YOUR OBJECTIVE: Please repeat, from the entries that follow, the lines from the one containing "ring dip: (279, 238)" through the one containing "index mcp: (416, 212)" exactly, adding nothing.

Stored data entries

****************

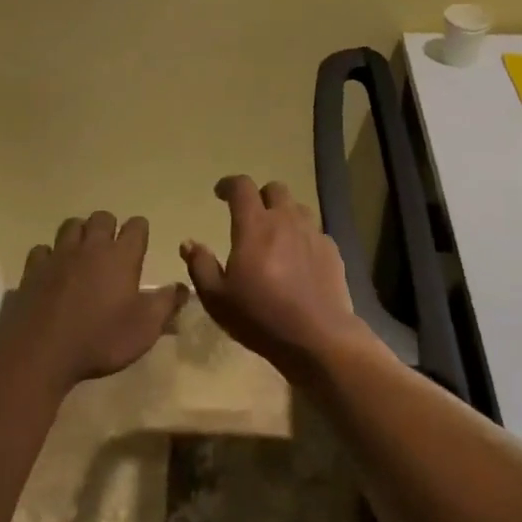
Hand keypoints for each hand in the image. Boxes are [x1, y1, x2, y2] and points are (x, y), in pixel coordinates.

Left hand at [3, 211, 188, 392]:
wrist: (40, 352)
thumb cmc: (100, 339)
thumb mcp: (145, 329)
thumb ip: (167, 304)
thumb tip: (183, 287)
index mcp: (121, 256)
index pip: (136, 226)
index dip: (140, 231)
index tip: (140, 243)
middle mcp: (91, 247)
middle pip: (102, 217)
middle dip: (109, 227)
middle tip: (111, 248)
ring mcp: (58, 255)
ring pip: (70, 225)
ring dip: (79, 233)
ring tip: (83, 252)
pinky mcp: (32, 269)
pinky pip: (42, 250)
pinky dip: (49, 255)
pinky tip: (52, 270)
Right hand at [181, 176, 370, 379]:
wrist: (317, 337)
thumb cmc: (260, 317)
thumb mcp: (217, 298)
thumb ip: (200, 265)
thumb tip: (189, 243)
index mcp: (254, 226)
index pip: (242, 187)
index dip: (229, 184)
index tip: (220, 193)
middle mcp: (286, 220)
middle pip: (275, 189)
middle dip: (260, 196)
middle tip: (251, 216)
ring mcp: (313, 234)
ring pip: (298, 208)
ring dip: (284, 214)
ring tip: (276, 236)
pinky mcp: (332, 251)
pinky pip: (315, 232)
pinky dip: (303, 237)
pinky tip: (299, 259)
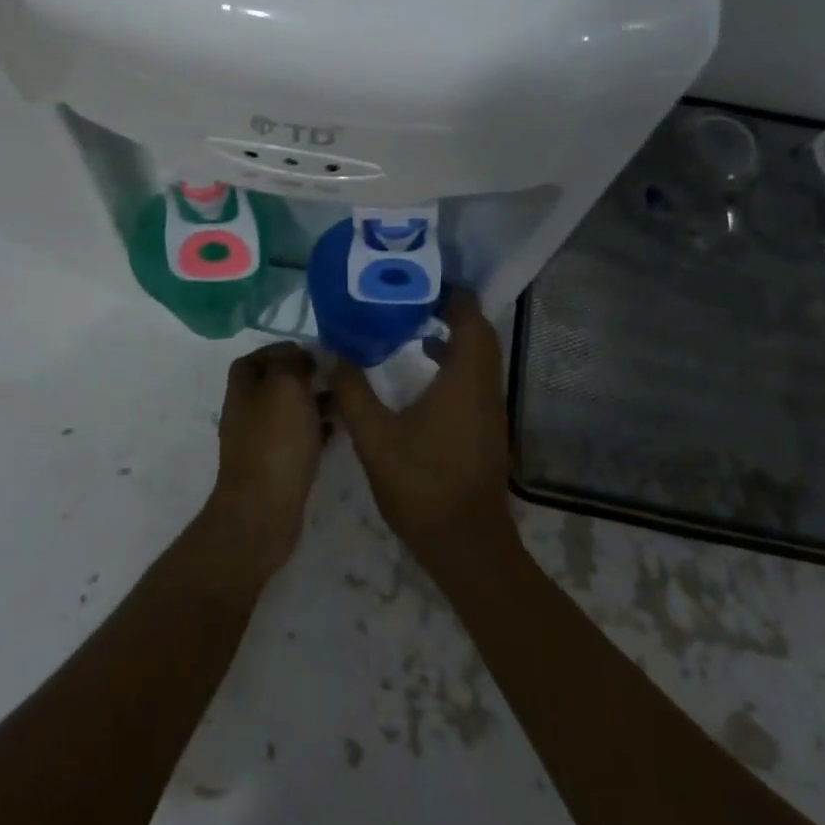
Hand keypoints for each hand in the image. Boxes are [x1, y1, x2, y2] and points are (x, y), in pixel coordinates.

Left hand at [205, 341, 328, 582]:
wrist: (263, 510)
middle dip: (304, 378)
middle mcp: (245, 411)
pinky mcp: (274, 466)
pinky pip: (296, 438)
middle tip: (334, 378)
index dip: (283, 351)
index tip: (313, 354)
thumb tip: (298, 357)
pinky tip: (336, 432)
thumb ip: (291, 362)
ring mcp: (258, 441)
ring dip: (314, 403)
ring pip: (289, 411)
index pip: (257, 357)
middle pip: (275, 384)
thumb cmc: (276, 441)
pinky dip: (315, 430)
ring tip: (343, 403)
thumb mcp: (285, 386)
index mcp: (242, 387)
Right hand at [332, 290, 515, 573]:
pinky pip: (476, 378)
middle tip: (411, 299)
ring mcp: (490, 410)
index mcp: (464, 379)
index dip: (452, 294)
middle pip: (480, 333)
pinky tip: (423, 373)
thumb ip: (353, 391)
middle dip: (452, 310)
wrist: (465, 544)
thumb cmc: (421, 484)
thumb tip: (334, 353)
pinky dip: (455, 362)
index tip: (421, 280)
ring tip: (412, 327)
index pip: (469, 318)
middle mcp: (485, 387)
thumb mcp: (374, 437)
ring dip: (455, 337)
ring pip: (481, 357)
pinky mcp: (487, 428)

****************

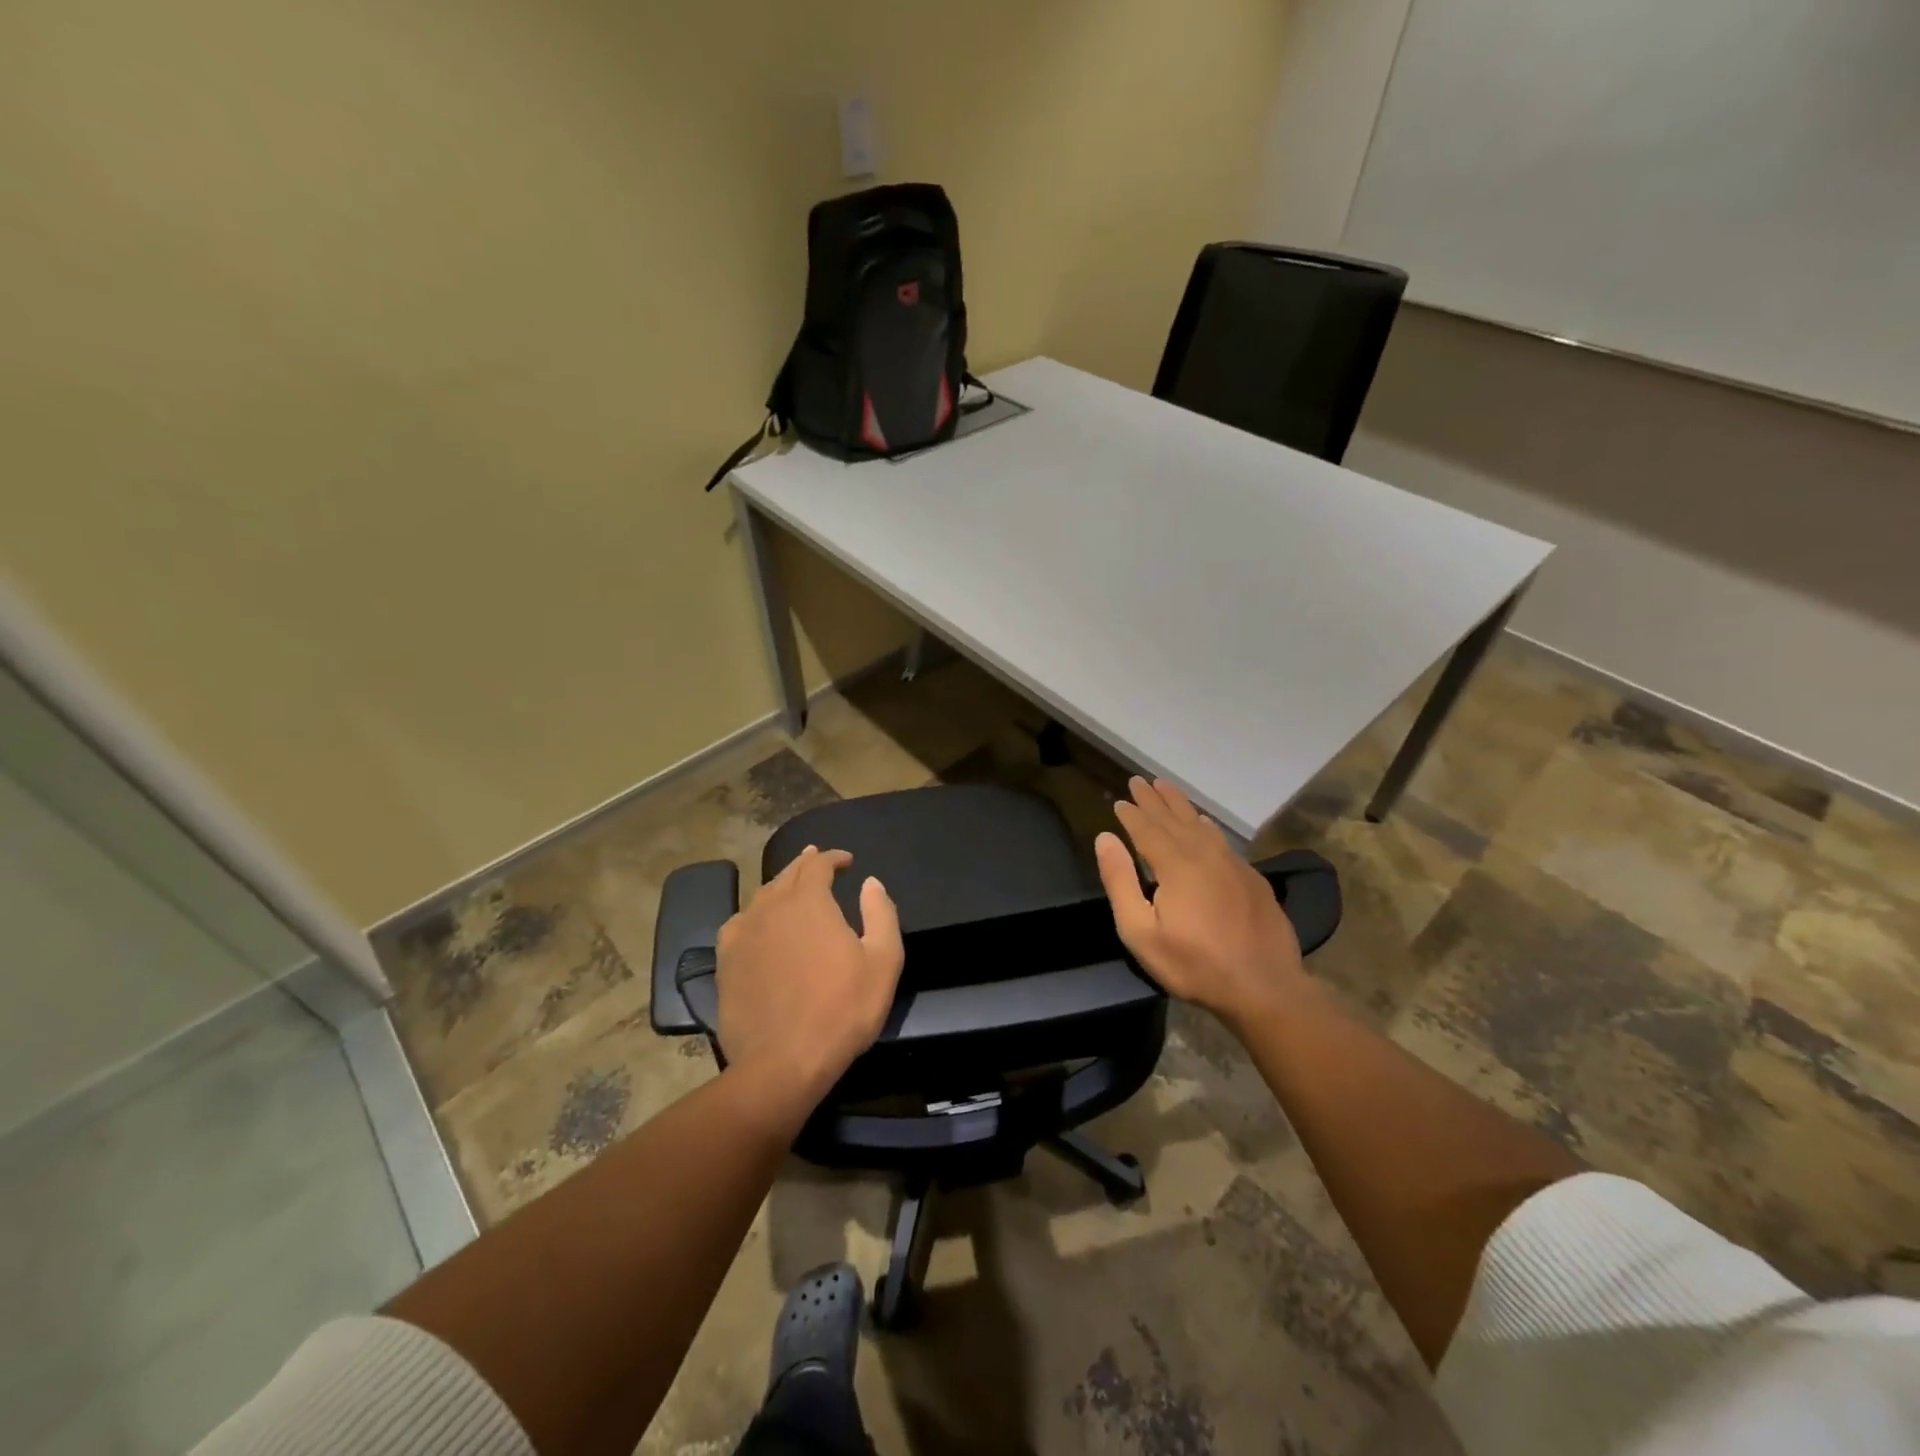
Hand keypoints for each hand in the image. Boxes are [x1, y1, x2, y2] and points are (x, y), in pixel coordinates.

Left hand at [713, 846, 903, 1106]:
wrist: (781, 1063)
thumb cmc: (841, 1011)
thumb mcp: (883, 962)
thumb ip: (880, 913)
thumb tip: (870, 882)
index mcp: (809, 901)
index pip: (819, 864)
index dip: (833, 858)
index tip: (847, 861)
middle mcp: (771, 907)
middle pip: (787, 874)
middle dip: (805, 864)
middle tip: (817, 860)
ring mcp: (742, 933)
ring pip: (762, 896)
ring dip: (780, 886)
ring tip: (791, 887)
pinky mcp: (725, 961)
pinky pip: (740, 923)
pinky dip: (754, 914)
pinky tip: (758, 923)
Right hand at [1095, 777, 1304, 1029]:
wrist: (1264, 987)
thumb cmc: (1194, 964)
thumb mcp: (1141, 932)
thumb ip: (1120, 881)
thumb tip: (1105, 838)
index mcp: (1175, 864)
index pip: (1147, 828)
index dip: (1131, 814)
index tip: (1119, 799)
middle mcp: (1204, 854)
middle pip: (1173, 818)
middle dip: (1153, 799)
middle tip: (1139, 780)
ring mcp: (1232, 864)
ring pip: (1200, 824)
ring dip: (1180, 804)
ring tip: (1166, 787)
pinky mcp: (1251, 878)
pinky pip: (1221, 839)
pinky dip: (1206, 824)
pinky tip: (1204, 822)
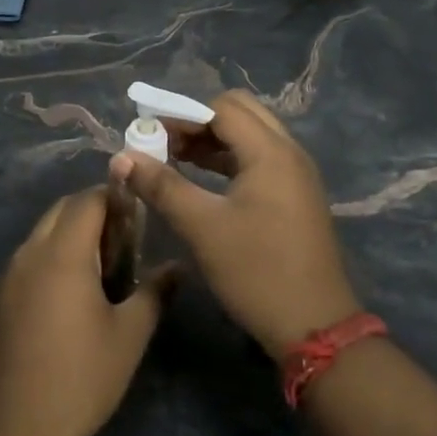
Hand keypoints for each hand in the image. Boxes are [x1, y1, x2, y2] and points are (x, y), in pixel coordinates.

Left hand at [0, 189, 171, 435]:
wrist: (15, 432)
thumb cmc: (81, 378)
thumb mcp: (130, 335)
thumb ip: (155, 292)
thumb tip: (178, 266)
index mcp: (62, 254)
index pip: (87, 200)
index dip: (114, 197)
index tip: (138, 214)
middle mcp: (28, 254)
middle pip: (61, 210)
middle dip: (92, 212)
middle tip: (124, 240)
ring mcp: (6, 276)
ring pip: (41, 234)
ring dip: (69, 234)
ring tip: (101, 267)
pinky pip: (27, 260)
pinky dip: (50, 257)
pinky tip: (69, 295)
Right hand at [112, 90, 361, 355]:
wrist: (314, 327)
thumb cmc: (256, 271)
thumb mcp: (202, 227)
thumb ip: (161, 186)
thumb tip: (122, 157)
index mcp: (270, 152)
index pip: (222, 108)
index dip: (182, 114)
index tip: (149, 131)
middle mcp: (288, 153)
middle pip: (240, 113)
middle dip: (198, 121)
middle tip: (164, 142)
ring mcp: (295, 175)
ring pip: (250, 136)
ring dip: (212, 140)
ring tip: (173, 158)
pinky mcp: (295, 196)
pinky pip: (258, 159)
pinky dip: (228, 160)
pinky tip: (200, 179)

****************

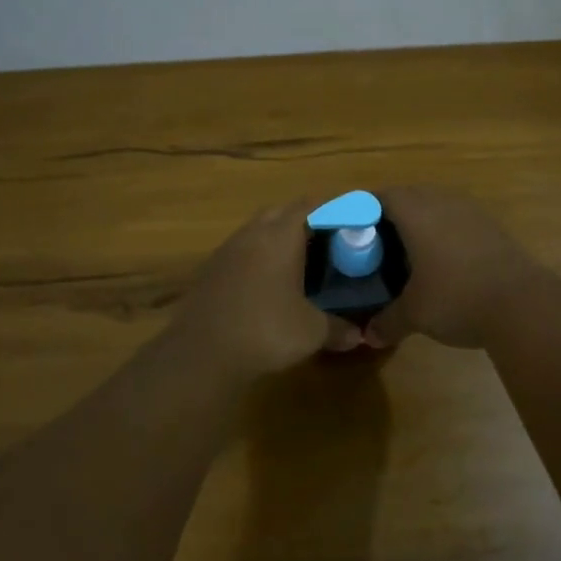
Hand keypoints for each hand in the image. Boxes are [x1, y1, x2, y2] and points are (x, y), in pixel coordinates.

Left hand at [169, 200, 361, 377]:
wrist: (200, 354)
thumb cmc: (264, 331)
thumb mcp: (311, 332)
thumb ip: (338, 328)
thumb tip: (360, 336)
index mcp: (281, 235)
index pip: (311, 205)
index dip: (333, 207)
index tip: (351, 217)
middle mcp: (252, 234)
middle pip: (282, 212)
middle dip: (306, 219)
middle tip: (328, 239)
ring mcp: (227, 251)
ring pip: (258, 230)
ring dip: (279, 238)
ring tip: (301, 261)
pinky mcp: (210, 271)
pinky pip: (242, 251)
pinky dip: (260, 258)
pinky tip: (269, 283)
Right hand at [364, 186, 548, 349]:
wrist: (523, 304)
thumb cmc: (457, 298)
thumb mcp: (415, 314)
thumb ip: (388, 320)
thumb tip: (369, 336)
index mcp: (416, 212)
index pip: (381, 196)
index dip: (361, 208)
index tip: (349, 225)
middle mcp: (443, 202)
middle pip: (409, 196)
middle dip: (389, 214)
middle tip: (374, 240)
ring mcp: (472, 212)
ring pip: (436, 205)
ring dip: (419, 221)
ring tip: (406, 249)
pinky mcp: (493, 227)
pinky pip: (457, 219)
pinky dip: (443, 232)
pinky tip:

****************

ANSWER FOR THIS EXERCISE:
ring dip: (279, 238)
ring tip: (301, 261)
pinky mcp: (210, 271)
pinky pip: (242, 251)
pinky dip: (260, 258)
pinky tip: (269, 283)
Right hand at [364, 186, 548, 349]:
wrist: (523, 304)
thumb cmc: (457, 298)
thumb mcp: (415, 314)
thumb ip: (388, 320)
thumb tip: (369, 336)
index mcp: (416, 212)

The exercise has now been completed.